When Josephine Butler died in 1906, she was declared by Millicent Fawcett to have been ‘the most distinguished Englishwoman of the nineteenth century’. With impassioned speeches and fiery writing, Butler’s campaigns for women’s rights shook Victorian society to its core and became a force for change that has shaped modern Britain.
As well as campaigning for women’s suffrage and for married women’s property rights she was a tireless advocate of women’s access to higher education and of equality in the workplace. Her greatest achievement was to change social attitudes to women and children forced into prostitution, and to expose the sex-trafficking business – both of which resulted in new, more humane legislation.

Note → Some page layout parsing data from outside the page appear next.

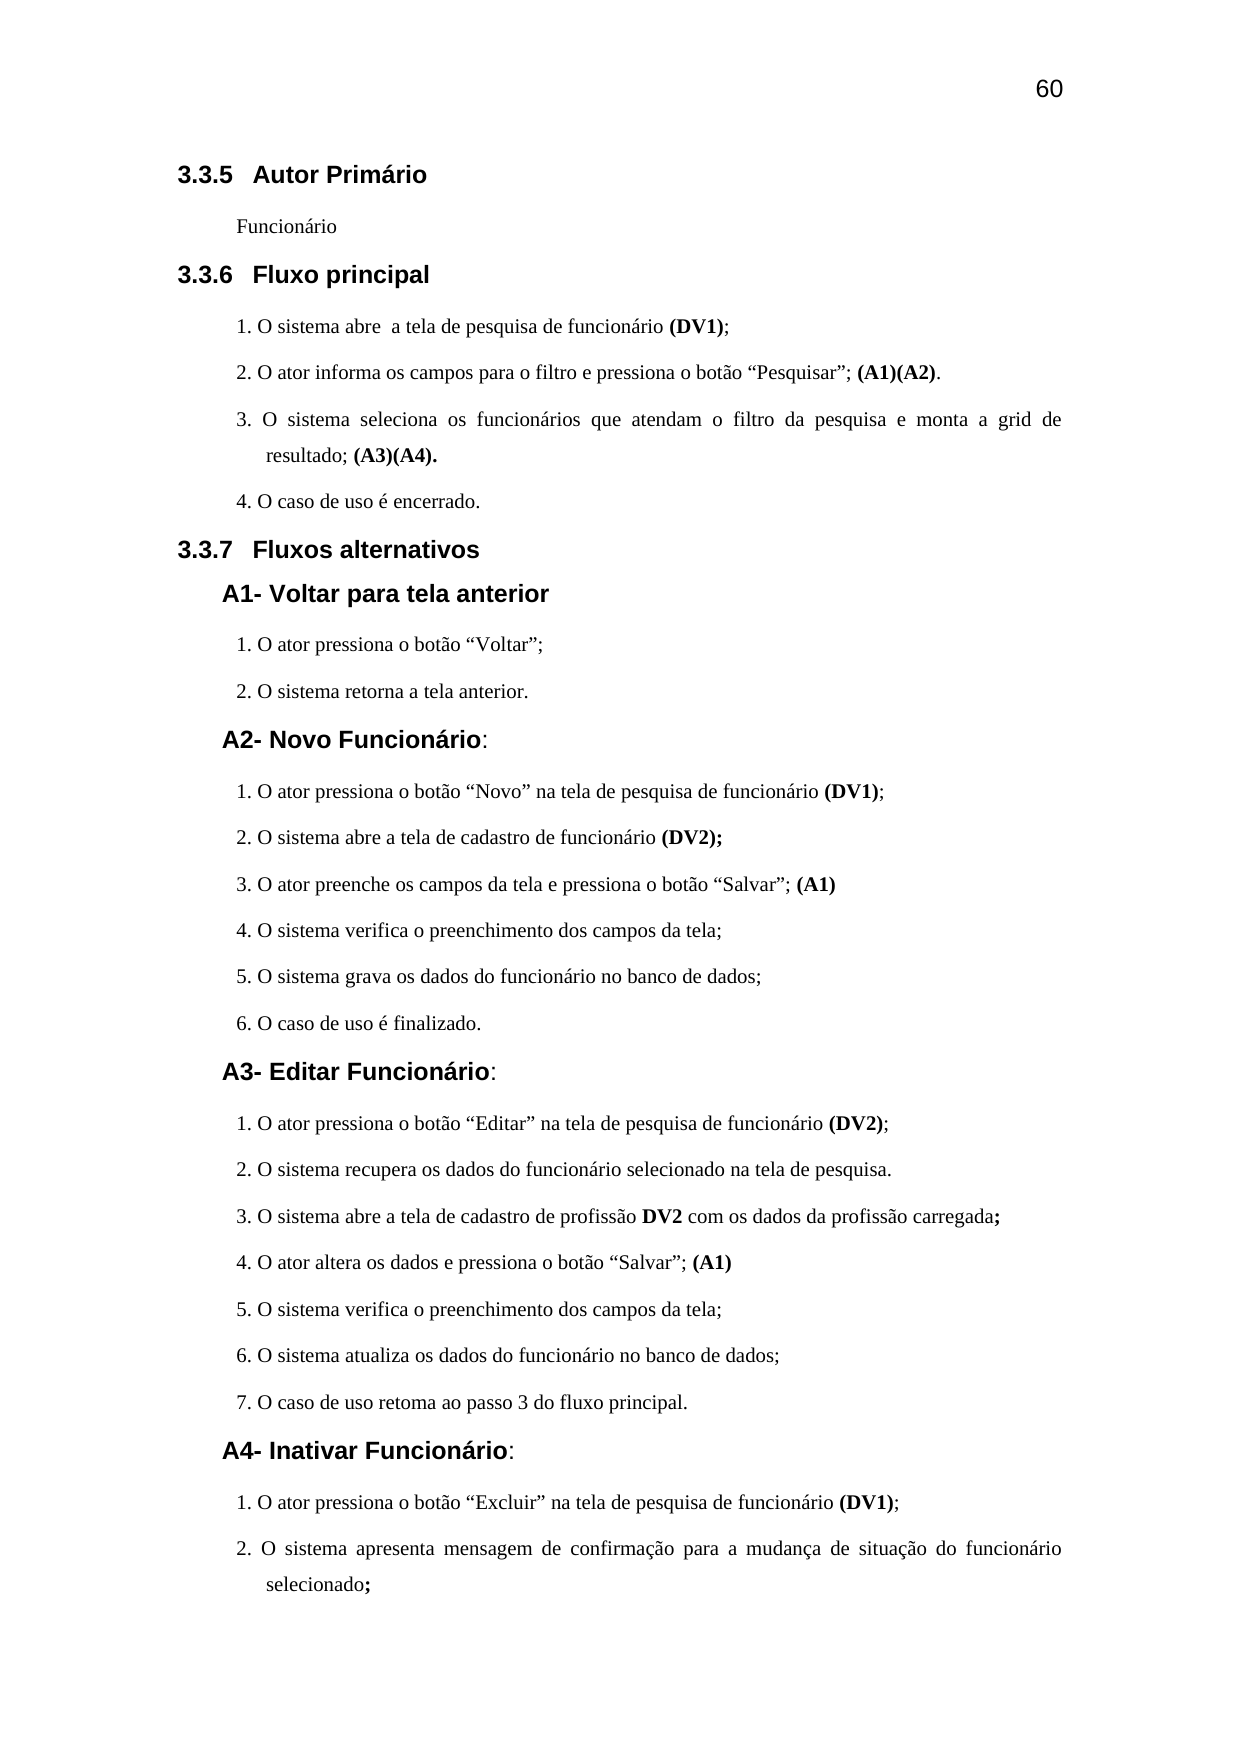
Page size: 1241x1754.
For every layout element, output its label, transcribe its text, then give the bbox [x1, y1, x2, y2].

text 6. O sistema atualiza os dados do funcionário no banco de dados; [236, 1343, 1063, 1367]
text 7. O caso de uso retoma ao passo 3 do fluxo principal. [236, 1389, 1063, 1414]
text 1. O sistema abre a tela de pesquisa de funcionário (DV1); [236, 313, 1063, 338]
text 6. O caso de uso é finalizado. [236, 1011, 1063, 1035]
text 5. O sistema verifica o preenchimento dos campos da tela; [236, 1297, 1063, 1321]
text 2. O sistema abre a tela de cadastro de funcionário (DV2); [236, 825, 1063, 849]
text 1. O ator pressiona o botão “Novo” na tela de pesquisa de funcionário (DV1); [236, 778, 1063, 803]
text A1- Voltar para tela anterior [177, 578, 1063, 607]
text 3. O sistema seleciona os funcionários que atendam o filtro da pesquisa e monta a grid de resultado; (A3)(A4). [236, 406, 1063, 467]
text 4. O caso de uso é encerrado. [236, 489, 1063, 513]
text 1. O ator pressiona o botão “Voltar”; [236, 632, 1063, 656]
text A2- Novo Funcionário: [177, 725, 1063, 754]
text 4. O sistema verifica o preenchimento dos campos da tela; [236, 918, 1063, 942]
text 2. O sistema retorna a tela anterior. [236, 678, 1063, 703]
text 3. O ator preenche os campos da tela e pressiona o botão “Salvar”; (A1) [236, 871, 1063, 896]
text 4. O ator altera os dados e pressiona o botão “Salvar”; (A1) [236, 1250, 1063, 1274]
text Fluxo principal [177, 260, 1063, 289]
text 2. O sistema recupera os dados do funcionário selecionado na tela de pesquisa. [236, 1157, 1063, 1181]
text Autor Primário [177, 160, 1063, 189]
text A4- Inativar Funcionário: [177, 1436, 1063, 1465]
text 3. O sistema abre a tela de cadastro de profissão DV2 com os dados da profissão carregada; [236, 1204, 1063, 1228]
text 2. O sistema apresenta mensagem de confirmação para a mudança de situação do funcionário selecionado; [236, 1536, 1063, 1596]
text Fluxos alternativos [177, 535, 1063, 564]
text A3- Editar Funcionário: [177, 1057, 1063, 1086]
text Funcionário [177, 213, 1063, 238]
text 2. O ator informa os campos para o filtro e pressiona o botão “Pesquisar”; (A1)(A2). [236, 360, 1063, 384]
text 5. O sistema grava os dados do funcionário no banco de dados; [236, 964, 1063, 988]
text 1. O ator pressiona o botão “Excluir” na tela de pesquisa de funcionário (DV1); [236, 1489, 1063, 1514]
text 1. O ator pressiona o botão “Editar” na tela de pesquisa de funcionário (DV2); [236, 1111, 1063, 1135]
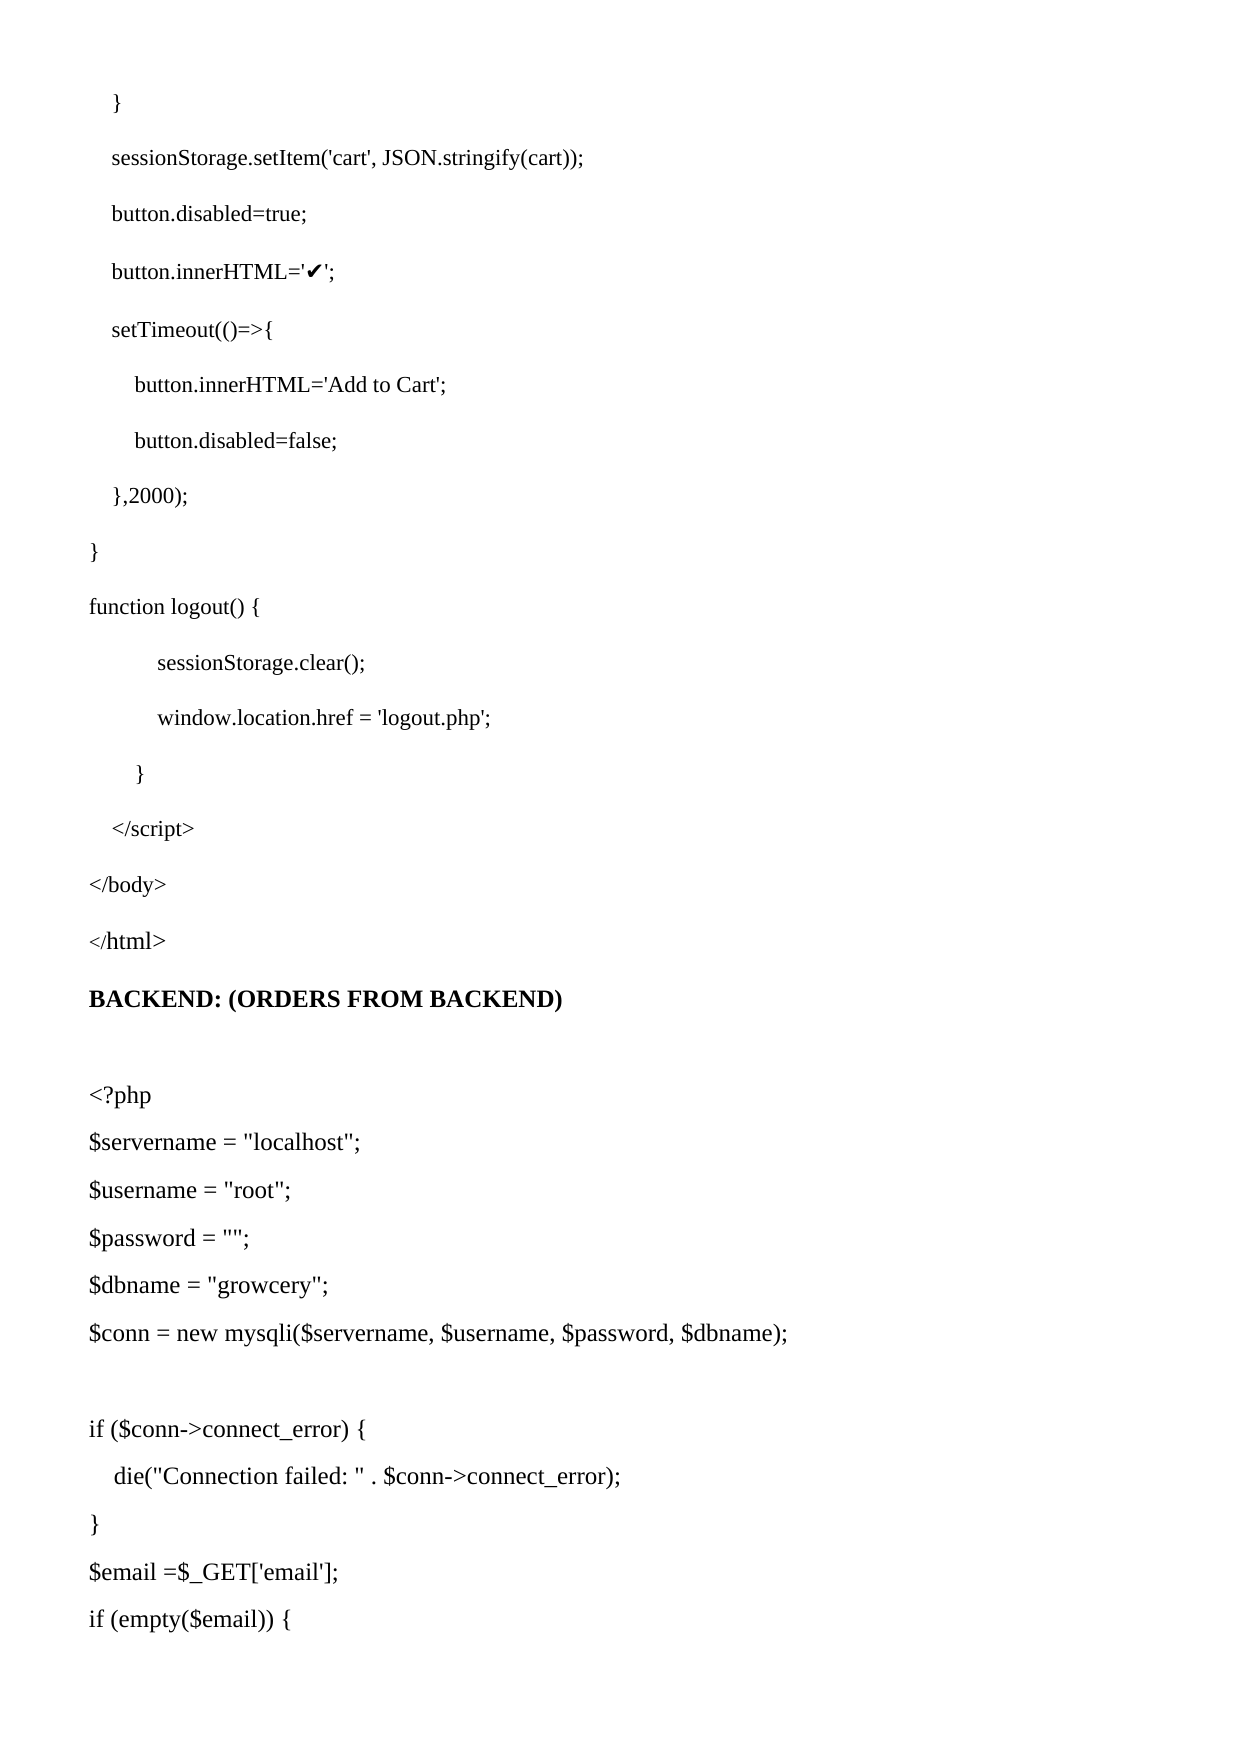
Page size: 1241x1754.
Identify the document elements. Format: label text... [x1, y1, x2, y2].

text if ($conn->connect_error) { [89, 1414, 1152, 1442]
text window.location.href = 'logout.php'; [89, 704, 1152, 731]
text $dbname = "growcery"; [89, 1271, 1152, 1299]
text </body> [89, 871, 1152, 897]
text if (empty($email)) { [89, 1604, 1152, 1633]
text button.disabled=true; [89, 200, 1152, 226]
text button.disabled=false; [89, 427, 1152, 453]
text } [89, 89, 1152, 115]
text button.innerHTML='✔'; [89, 255, 1152, 286]
text function logout() { [89, 593, 1152, 619]
text <?php [89, 1080, 1152, 1108]
text setTimeout(()=>{ [89, 316, 1152, 342]
text </script> [89, 815, 1152, 842]
text } [89, 1509, 1152, 1538]
text } [89, 760, 1152, 786]
text },2000); [89, 482, 1152, 508]
text } [89, 538, 1152, 564]
text $email =$_GET['email']; [89, 1557, 1152, 1586]
text $password = ""; [89, 1223, 1152, 1252]
text die("Connection failed: " . $conn->connect_error); [89, 1461, 1152, 1490]
text </html> [89, 926, 1152, 955]
text $servername = "localhost"; [89, 1127, 1152, 1156]
text sessionStorage.clear(); [89, 649, 1152, 675]
text button.innerHTML='Add to Cart'; [89, 371, 1152, 397]
text $username = "root"; [89, 1175, 1152, 1204]
text sessionStorage.setItem('cart', JSON.stringify(cart)); [89, 144, 1152, 171]
text BACKEND: (ORDERS FROM BACKEND) [89, 984, 1152, 1013]
text $conn = new mysqli($servername, $username, $password, $dbname); [89, 1318, 1152, 1347]
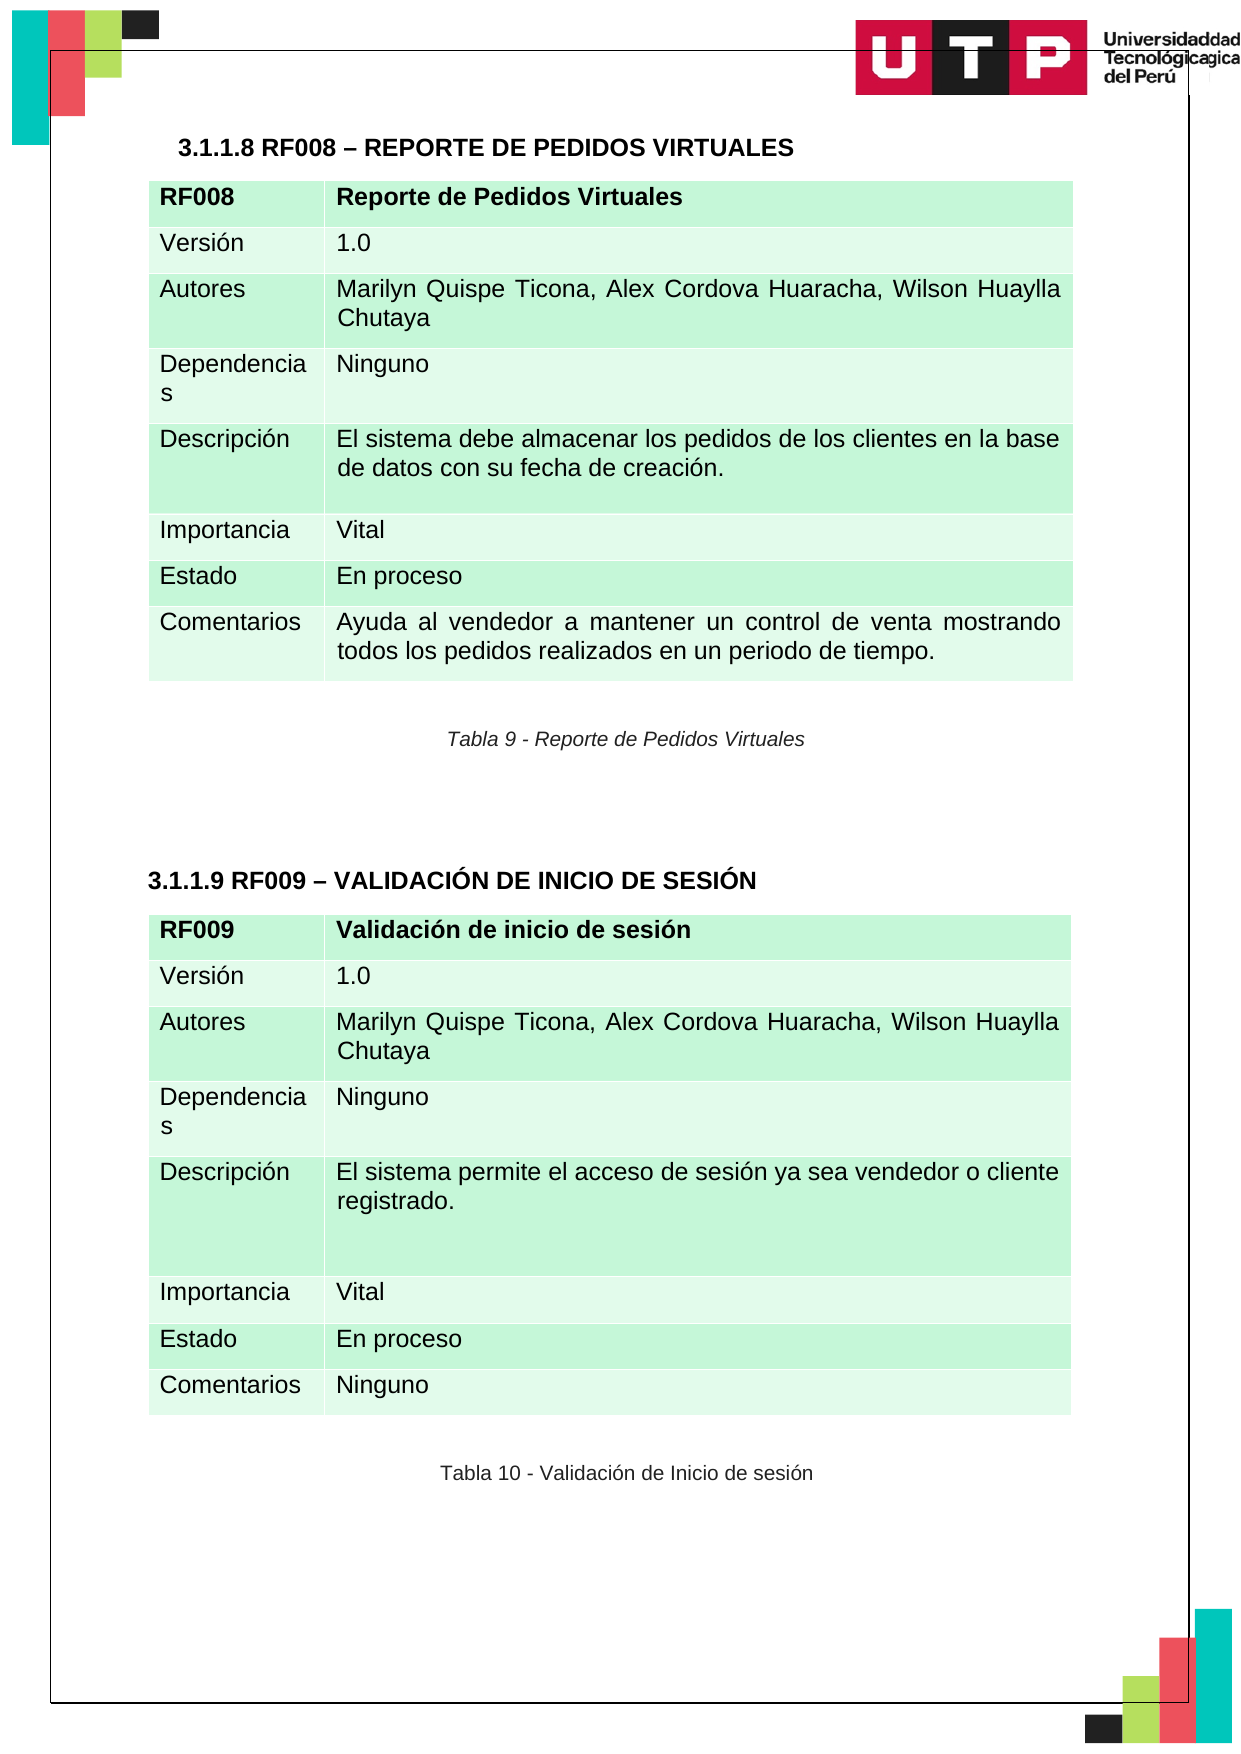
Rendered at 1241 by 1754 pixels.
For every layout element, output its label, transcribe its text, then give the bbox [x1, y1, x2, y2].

table_cell El sistema permite el acceso de sesión ya sea vendedor o cliente registrado. [325, 1157, 1071, 1276]
table_cell Autores [149, 1007, 324, 1081]
picture [855, 20, 1240, 95]
table_cell Autores [149, 274, 324, 348]
text Tabla 9 - Reporte de Pedidos Virtuales [148, 727, 1106, 751]
table_cell Vital [325, 1277, 1071, 1322]
table_cell Importancia [149, 515, 324, 560]
table_cell Dependencias [149, 1082, 324, 1156]
table_cell Estado [149, 561, 324, 606]
subtitle 3.1.1.9 RF009 – VALIDACIÓN DE INICIO DE SESIÓN [148, 866, 1106, 895]
table_cell En proceso [325, 561, 1073, 606]
table_cell Ninguno [325, 1082, 1071, 1156]
text Tabla 10 - Validación de Inicio de sesión [148, 1461, 1106, 1485]
subtitle 3.1.1.8 RF008 – REPORTE DE PEDIDOS VIRTUALES [148, 133, 1106, 162]
table_cell Dependencias [149, 349, 324, 423]
table_cell En proceso [325, 1324, 1071, 1369]
picture [855, 51, 1188, 95]
table_cell 1.0 [325, 961, 1071, 1006]
table_cell Versión [149, 961, 324, 1006]
table_cell Versión [149, 228, 324, 273]
table_cell Comentarios [149, 607, 324, 681]
table_cell El sistema debe almacenar los pedidos de los clientes en la base de datos con su fecha de creación. [325, 424, 1073, 513]
table_cell Ninguno [325, 1370, 1071, 1415]
table_header RF008 [149, 181, 324, 227]
table_cell Ayuda al vendedor a mantener un control de venta mostrando todos los pedidos realizados en un periodo de tiempo. [325, 607, 1073, 681]
table_cell Importancia [149, 1277, 324, 1322]
table_header RF009 [149, 915, 324, 960]
table_header Reporte de Pedidos Virtuales [325, 181, 1073, 227]
table_header Validación de inicio de sesión [325, 915, 1071, 960]
table_cell Ninguno [325, 349, 1073, 423]
table_cell Marilyn Quispe Ticona, Alex Cordova Huaracha, Wilson Huaylla Chutaya [325, 1007, 1071, 1081]
table_cell Vital [325, 515, 1073, 560]
table_cell Descripción [149, 1157, 324, 1276]
table_cell Estado [149, 1324, 324, 1369]
table_cell Comentarios [149, 1370, 324, 1415]
table_cell Descripción [149, 424, 324, 513]
table_cell Marilyn Quispe Ticona, Alex Cordova Huaracha, Wilson Huaylla Chutaya [325, 274, 1073, 348]
table_cell 1.0 [325, 228, 1073, 273]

But how did the physically frail wife of a schoolmaster become a leading social reformer? In this brief introduction Jane Robinson explores Butler’s fascinating life and describes how her progressive politics, her anger at injustice and her passionate Christianity combined to create a vibrant legacy that lasts to this day.
Jane Robinson is a British social historian specialising in the study of women pioneers. A Fellow of the Royal Geographical Society and an Honorary Senior Associate of Somerville College, Oxford, her recent books include Bluestockings: The Remarkable Story of the First Women to Fight for an Education, A Force to be Reckoned With: A History of the Women’s Institute, In the Family Way: Illegitimacy Between the Great War and the Swinging Sixties, Hearts And Minds: The Untold Story of the Great Pilgrimage and How Women Won the Vote and Ladies Can’t Climb Ladders: The Pioneering Adventures of the First Professional Women.